Mozilla’s brand refresh was hugely successful in incorporating external input via open source principles. It was also a lesson to millions that ‘branding’ is about much, much more than just a logo.
Here’s the final result of Mozilla’s innovative creative collaboration:
We’re lucky to have Tim as part of our 2018 speaker lineup and had the opportunity to sit down and talk with him about his personal creative process and history.
What is your relationship to the creative process?
“I start by establishing positioning and personality characteristics at the brand or campaign level so that everyone from business partners to designers shares a common language and criteria for review.
From there – for individual initiatives – I set up my creative teams to do their best work by helping to interpret the problem clearly, shaping the sandbox for exploration, and discovering and talking about existing benchmarks.”
How does that usually pan out?
“We sketch or scrap a few – usually bad examples for how the problem might be solved – which helps everyone realize that we can do better. During the design, writing, or video-editing process, I ask a lot of questions that begin with ‘what if’ and ‘have you considered’ keeping an eye out for things that feel fresh.
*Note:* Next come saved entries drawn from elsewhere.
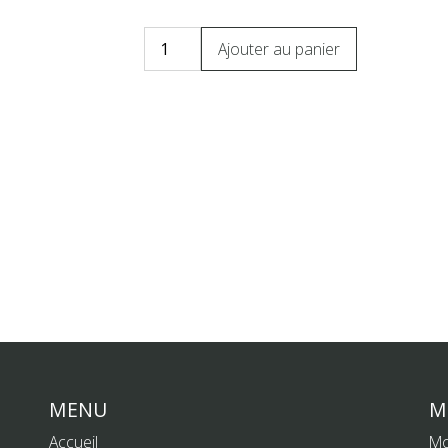
Ajouter au panier
MENU
M
Accueil
Mo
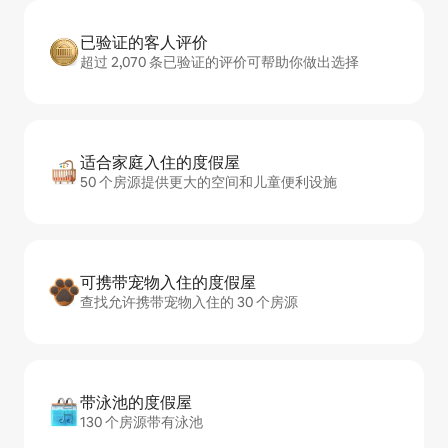
已验证的客人评价
超过 2,070 条已验证的评价可帮助你做出选择
适合家庭入住的度假屋
50 个房源提供更大的空间和儿童便利设施
可携带宠物入住的度假屋
查找允许携带宠物入住的 30 个房源
带泳池的度假屋
130 个房源带有泳池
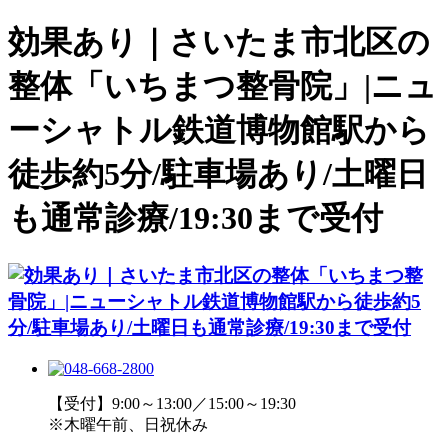
効果あり｜さいたま市北区の
整体「いちまつ整骨院」|ニュ
ーシャトル鉄道博物館駅から
徒歩約5分/駐車場あり/土曜日
も通常診療/19:30まで受付
【受付】9:00～13:00／15:00～19:30
※木曜午前、日祝休み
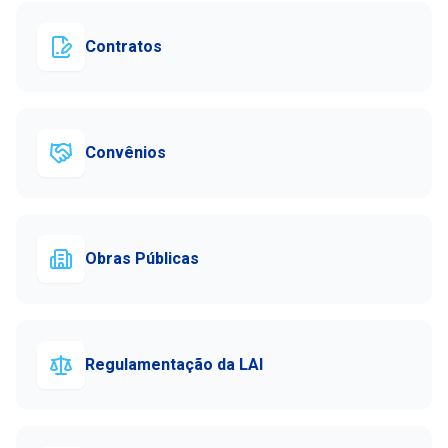
Contratos
Convênios
Obras Públicas
Regulamentação da LAI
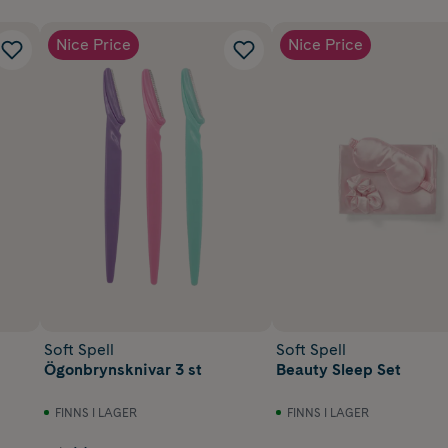
Nice Price
Nice Price
Soft Spell
Soft Spell
Ögonbrynsknivar 3 st
Beauty Sleep Set
FINNS I LAGER
FINNS I LAGER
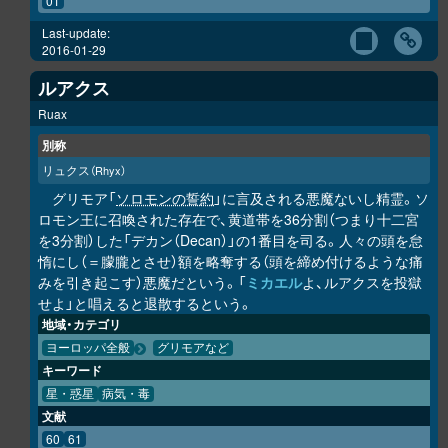
01
Last-update:
2016-01-29
ルアクス
Ruax
別称
リュクス
（Rhyx）
グリモア「
ソロモンの誓約
」に言及される悪魔ないし精霊。ソ
ロモン王に召喚された存在で、黄道帯を36分割（つまり十二宮
を3分割）した「デカン（Decan）」の1番目を司る。人々の頭を怠
惰にし（＝朦朧とさせ）額を略奪する（頭を締め付けるような痛
みを引き起こす）悪魔だという。「
ミカエル
よ、ルアクスを投獄
せよ」と唱えると退散するという。
地域・カテゴリ
ヨーロッパ全般
グリモアなど
キーワード
星・惑星
病気・毒
文献
60
61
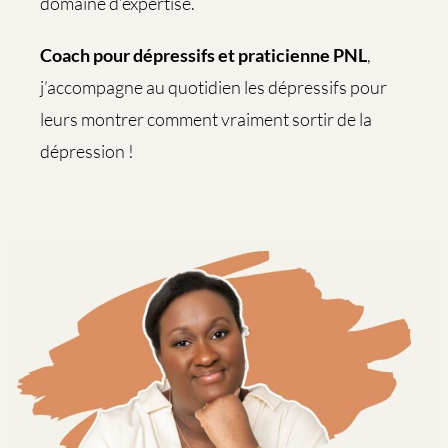
domaine d’expertise.
Coach pour dépressifs et praticienne PNL
,
j’accompagne au quotidien les dépressifs pour
leurs montrer comment vraiment sortir de la
dépression !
Mostly I try to get out of the way, trusting the team as experts in their field – sometimes I’m successful at this.”
How or where to you find inspiration?
“I like to eavesdrop on how people talk about pain points in their lives related to the product or service I’m working on – there’s so much inspiration to be gleaned from unique ways people talk about their lives – I’m a terrible dinner companion.” Also, “I’m inspired by natural forms and the beauty of growth and decay.”
What is one of your biggest creative challenges?
“Finding peaceful time to recharge.”
When did you first realize you needed to be in a creative field?
“In third grade, Sister Mary Catherine chose a collage I’d made for an art show. I remember being disappointed that she didn’t select a different artwork that I thought was much better. It was my first realization that I had a discriminating eye.”
BONUS ROUND: What’s on your desk?
Under the green glow of the exit sign over my head is a collection of new Mozilla business card designs and a Valentine’s Day card from my son.